Output Specification:
For each test case, first print in a line “Yes” if doubling the input number gives a number that consists of only a permutation of the digits in the original number, or “No” if not. Then in the next line, print the doubled number.
Sample Input:
1234567899
Sample Output:
Yes
2469135798
Code
#include <stdio.h>
#include <stdlib.h>
#include <string.h>
#include <vector>
using namespace std;
char num[21];
vector<int> vi;
int htable[10], flag = 1;
int main(){
memset(htable, 0, sizeof(htable)); // 表初始置零
scanf("%s", num);
for (int i = 0; i < strlen(num); i++){
htable[num[i] - '0']++; // 记录每一个数字出现的次数
vi.push_back((num[i] - '0') * 2);
}
for (int i = vi.size()-1; i > 0; i--){ // 这里我们不对vi[0]进位,因为如果vi[0]需要进位,那么结果一定为“No”

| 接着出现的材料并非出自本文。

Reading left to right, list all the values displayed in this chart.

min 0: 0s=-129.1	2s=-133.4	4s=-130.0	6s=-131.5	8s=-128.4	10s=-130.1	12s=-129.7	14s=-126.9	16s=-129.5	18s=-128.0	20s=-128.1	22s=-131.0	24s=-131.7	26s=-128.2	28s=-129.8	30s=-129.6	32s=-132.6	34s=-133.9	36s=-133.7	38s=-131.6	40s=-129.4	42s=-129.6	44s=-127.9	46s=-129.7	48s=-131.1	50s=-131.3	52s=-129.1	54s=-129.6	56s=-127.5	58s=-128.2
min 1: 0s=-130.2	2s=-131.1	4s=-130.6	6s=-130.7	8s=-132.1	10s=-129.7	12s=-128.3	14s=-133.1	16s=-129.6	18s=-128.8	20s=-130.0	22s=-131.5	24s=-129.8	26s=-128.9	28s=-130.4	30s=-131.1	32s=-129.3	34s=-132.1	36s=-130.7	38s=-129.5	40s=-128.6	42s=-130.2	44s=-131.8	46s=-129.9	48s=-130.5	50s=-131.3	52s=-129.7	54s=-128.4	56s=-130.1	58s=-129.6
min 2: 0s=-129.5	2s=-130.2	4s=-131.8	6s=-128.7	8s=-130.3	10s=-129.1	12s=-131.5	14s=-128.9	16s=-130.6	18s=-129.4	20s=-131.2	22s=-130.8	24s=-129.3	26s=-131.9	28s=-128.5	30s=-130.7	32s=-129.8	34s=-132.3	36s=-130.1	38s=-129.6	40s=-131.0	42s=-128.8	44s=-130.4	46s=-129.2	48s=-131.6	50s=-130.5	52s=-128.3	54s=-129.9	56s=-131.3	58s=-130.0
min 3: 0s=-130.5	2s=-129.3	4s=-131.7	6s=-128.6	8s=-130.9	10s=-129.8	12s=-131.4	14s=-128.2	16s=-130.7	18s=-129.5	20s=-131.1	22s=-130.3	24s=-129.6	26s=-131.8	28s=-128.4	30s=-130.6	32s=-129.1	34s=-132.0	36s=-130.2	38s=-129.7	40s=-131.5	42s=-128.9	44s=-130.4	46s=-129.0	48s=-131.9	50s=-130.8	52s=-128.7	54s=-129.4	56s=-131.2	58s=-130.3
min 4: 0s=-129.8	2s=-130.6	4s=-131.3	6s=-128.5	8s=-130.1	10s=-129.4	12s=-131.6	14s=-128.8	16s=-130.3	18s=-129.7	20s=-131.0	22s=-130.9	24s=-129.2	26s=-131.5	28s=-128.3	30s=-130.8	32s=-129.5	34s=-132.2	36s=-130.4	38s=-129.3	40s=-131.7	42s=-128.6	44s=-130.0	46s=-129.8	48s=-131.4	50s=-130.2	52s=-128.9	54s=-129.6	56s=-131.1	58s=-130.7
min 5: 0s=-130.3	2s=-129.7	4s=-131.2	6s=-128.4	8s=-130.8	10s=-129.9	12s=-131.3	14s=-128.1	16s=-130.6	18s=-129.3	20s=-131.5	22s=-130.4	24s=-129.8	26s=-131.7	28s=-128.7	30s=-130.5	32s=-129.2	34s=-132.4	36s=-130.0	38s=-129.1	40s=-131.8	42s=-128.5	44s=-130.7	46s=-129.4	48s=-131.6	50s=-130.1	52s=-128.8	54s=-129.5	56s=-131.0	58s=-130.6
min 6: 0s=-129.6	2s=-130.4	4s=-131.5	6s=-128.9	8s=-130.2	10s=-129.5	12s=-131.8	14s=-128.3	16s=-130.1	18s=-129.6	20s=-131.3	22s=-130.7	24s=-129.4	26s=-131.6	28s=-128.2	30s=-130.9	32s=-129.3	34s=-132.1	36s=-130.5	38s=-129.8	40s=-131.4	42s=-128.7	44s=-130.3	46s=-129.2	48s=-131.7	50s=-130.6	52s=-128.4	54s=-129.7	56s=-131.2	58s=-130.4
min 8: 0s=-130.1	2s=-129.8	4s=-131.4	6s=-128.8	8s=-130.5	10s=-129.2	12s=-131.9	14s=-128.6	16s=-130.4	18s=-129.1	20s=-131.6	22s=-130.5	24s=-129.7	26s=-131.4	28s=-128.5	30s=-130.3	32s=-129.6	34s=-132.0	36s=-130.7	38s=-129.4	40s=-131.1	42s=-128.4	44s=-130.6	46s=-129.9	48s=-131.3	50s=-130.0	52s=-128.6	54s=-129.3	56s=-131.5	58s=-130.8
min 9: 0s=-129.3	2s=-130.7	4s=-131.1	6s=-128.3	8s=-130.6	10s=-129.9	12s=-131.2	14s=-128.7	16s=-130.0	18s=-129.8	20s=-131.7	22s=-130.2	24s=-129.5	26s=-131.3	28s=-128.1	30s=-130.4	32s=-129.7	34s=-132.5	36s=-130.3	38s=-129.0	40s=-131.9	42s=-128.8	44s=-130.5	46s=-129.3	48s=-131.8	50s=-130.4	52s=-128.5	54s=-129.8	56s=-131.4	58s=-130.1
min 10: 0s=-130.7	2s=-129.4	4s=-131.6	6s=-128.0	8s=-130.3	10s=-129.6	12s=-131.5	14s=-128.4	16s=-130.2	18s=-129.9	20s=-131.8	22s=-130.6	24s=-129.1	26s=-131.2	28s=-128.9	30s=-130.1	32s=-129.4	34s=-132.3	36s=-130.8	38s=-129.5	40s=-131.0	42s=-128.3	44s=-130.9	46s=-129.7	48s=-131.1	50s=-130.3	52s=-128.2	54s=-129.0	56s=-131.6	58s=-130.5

if (vi[i] / 10){ // 由于本题只是将每位数据乘二,所以在一个vi[i]中不会出现三位数
vi[i - 1] += vi[i] / 10;
vi[i] = vi[i] % 10;
}
htable[vi[i]]--; // 数字出现过就把对应表的值--
}
if (vi[0] / 10){ // 如果最高位需要进位,即乘二后数字加长一位
printf("No\n");
for (int i = 0; i < vi.size(); i++)
printf("%d", vi[i]);
printf("\n");
return 0;
}
htable[vi[0]]--;
for (int i = 0; i < vi.size(); i++){
if (htable[vi[i]]){ // 有数字多出现了,当然这种情况下表中必有负值
printf("No\n");
flag = 0;
break;
}
}
if (flag) printf("Yes\n");
for (int i = 0; i < vi.size(); i++) printf("%d", vi[i]);
printf("\n");
return 0;
}
Analysis
-已知一个k位的数字。
-求,将这个数字乘以2后,如果新的数字里的每一位和原数字的每一位中各种数字(0-9)出现的次数完全相同,则输出Yes,否则输出No。